| 1) The paper makes quite a point about having high resolution MRI scans, and
| yet the methods state that the segmentation is performed on the normalized
| images. Would not it be better to segment the raw images that are in 1x1x1mm
| voxels than to use the images that have been re-sampled into 2x2x2mm voxels?
| Is there a higher resolution template image that can be used for this
| specific application?
Spatial normalisation in SPM does not need to write the data at 2mm resolution.
You can specify any resolution you like.
The advantage of segmenting spatially normalised images is because the
segmentation overlays prior probability images. These could be overlayed
onto the image by an affine transformation, but a better match can
generally be obtained by overlaying them onto spatially normalised images.
This also means that the influence of the prior probability maps on the
segmentation of the spatially normalised images is similar from image to
image.
As the templates are pretty smooth, you probably wouldn't gain that much
by having higher resolution versions.
|
| 2) The smoothing of 12mm seems somewhat high to me when theoretically, the
| resolution of the data is 1m FWHM (in the raw form or 2mm FWHM normalized as
| per the paper) is the 3x voxel size no longer valid for this approach?
Three times the voxel size is the minimum smoothing for the Gaussian random
field theory used by SPM to be valid. There are also other considerations.
Spatial normalisation is far from perfect, as it only accounts for global
shape differences. Spatial normalisation in SPM does not do high resolution
matching, so it is probably not reasonable to expect to see real structural
differences (as opposed to registration errors) at a very high resolution.
Straightforward VBM would not actually show anything if the registration was
perfect, as all spatially normalised images would have the same spatial
distribution of grey matter. In addition, there are also other arguments
in favour of more smoothing (it makes the data more normally distributed,
better identification of more diffuse differences, etc).
|
| In the end I guess I have worked out a different pre-processing method and I
| was wondering if I could get some input on it's validity.
|
| 1st segment the high resolution MRI scans.
| 2nd smooth the gray matter segments with a 6mm Gaussian kernel to better
| facilitate normalization.
| 3rd normalize the raw image to the template space and bring the smoothed
| gray matter image with it.
| 4th the smoothed gray matter image needs smoothed once more in order to
| remove the effects of the deformation of the Gaussian field that occured in
| the normalization step (6mm again). In the end this would leave the images
| with a 8.5mm resolution.
| continue statistical analysis as per paper.
Something that we have tried involves spatially normalising by matching
segmented grey matter to the grey matter probability maps. This means that
non-grey matter has an almost insignificant effect on the spatial
normalisation. In order to maximise sensitivity to the statistical tests,
the residual variance should be as low as possible. Spatially normalising
this way directly attempts to minimise this variance.

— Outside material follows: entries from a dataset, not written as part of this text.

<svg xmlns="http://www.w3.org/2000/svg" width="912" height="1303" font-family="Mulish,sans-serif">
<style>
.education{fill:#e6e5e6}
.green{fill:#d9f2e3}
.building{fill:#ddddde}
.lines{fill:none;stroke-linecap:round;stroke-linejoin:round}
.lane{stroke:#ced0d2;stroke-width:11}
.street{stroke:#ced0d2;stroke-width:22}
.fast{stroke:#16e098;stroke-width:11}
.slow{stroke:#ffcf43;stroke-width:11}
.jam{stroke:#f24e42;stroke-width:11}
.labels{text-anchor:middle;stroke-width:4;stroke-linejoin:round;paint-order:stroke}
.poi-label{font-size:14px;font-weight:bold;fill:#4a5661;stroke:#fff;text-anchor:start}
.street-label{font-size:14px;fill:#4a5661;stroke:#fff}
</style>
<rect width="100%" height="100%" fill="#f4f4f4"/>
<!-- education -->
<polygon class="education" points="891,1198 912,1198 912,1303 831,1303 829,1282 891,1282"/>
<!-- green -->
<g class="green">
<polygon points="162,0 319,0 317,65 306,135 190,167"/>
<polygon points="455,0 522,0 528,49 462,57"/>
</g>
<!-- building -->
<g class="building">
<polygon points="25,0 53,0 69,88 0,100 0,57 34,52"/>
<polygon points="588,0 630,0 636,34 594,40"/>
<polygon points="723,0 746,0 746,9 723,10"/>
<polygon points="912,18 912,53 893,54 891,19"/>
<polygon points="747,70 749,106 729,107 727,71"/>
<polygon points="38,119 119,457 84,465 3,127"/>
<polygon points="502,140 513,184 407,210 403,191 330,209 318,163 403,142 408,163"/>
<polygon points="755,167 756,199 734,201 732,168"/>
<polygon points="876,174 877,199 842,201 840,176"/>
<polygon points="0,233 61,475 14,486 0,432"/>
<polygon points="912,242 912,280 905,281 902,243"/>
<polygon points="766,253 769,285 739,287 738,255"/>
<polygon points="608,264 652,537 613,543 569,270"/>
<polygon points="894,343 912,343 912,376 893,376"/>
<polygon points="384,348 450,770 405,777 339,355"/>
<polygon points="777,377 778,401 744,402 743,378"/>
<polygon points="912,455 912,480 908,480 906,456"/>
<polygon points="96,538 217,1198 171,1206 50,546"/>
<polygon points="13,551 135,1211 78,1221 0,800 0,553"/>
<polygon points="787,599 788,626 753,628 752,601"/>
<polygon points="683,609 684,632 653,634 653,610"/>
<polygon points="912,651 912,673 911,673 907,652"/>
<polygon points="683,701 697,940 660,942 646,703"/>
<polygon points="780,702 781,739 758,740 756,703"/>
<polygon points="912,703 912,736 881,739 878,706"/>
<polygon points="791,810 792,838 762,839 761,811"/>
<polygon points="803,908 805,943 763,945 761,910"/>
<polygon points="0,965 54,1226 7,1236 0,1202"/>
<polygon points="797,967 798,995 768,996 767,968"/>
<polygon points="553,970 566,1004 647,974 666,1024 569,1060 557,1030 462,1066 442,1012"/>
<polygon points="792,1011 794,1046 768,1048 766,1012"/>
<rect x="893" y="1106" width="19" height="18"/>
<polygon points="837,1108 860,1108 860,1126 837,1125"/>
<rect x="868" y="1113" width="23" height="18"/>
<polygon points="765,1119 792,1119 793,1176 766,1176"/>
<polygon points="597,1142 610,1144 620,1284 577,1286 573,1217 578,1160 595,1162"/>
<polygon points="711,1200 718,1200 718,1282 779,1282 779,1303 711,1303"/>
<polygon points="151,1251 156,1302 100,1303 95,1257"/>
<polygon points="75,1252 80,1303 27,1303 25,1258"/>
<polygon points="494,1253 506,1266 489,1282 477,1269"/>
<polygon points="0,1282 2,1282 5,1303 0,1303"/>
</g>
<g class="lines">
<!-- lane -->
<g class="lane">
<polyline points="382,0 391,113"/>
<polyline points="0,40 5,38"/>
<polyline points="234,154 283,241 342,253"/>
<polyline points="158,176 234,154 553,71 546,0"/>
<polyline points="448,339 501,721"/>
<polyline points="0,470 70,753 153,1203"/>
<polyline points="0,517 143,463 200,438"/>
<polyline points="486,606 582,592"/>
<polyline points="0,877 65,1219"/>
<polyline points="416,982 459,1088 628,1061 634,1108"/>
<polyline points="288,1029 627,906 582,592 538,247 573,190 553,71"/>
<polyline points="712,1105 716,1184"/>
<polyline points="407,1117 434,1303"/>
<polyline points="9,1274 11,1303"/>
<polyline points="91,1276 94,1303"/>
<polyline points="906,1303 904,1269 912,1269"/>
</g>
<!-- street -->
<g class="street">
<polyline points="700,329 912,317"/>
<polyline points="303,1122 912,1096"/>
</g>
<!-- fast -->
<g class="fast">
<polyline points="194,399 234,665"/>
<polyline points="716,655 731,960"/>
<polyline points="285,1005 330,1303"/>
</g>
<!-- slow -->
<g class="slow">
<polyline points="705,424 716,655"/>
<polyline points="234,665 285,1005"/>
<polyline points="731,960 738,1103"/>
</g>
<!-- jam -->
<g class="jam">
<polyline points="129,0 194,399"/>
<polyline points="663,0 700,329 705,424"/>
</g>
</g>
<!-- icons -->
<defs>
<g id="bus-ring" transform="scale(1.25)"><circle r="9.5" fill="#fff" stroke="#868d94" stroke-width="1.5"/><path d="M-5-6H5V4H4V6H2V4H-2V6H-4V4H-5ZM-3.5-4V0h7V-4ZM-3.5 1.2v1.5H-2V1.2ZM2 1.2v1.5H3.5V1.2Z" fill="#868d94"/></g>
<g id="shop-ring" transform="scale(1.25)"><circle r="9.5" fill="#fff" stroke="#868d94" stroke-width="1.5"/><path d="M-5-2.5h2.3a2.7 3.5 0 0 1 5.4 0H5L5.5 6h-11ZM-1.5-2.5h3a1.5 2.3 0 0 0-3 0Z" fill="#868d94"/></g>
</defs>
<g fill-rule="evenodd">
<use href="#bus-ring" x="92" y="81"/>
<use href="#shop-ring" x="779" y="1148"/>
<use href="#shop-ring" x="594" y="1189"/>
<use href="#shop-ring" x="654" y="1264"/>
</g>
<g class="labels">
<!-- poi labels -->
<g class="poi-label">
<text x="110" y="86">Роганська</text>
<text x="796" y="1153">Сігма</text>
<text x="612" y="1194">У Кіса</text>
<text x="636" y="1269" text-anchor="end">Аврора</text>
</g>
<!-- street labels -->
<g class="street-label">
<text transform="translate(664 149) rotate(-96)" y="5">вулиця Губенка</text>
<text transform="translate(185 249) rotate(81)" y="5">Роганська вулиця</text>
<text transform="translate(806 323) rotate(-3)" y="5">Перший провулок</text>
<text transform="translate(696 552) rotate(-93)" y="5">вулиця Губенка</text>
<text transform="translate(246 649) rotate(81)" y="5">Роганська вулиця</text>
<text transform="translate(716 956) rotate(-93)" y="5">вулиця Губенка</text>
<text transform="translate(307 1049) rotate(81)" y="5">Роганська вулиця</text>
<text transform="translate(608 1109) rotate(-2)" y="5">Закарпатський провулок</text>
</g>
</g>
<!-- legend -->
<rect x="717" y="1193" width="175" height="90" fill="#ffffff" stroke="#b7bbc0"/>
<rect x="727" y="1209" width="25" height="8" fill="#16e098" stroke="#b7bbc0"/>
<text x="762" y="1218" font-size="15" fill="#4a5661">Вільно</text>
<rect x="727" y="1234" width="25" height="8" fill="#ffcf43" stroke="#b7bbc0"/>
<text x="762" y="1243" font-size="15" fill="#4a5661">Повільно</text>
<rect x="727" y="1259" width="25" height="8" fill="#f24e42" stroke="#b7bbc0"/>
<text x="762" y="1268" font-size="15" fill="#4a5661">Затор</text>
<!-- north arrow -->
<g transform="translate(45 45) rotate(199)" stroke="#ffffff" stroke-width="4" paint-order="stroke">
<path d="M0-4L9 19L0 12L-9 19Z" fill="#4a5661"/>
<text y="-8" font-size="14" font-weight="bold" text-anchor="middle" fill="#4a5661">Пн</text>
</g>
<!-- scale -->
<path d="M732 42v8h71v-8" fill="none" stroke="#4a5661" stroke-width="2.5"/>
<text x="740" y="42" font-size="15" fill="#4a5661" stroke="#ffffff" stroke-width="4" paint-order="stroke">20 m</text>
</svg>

Smoothing before spatially normalising is conceptually different to
smoothing after spatial normalisation. This is a difficult one to
explain without resorting to pictures, but it is worth pondering on
what is actually being tested. It helps if you think about how a similar
analysis could be done with ROIs. Would you make the ROIs all the
same size for all subjects, or would you make them bigger in some
subjects than in others? Would you base the test on the proportion of
grey matter in each ROI, or the total amount of gey matter?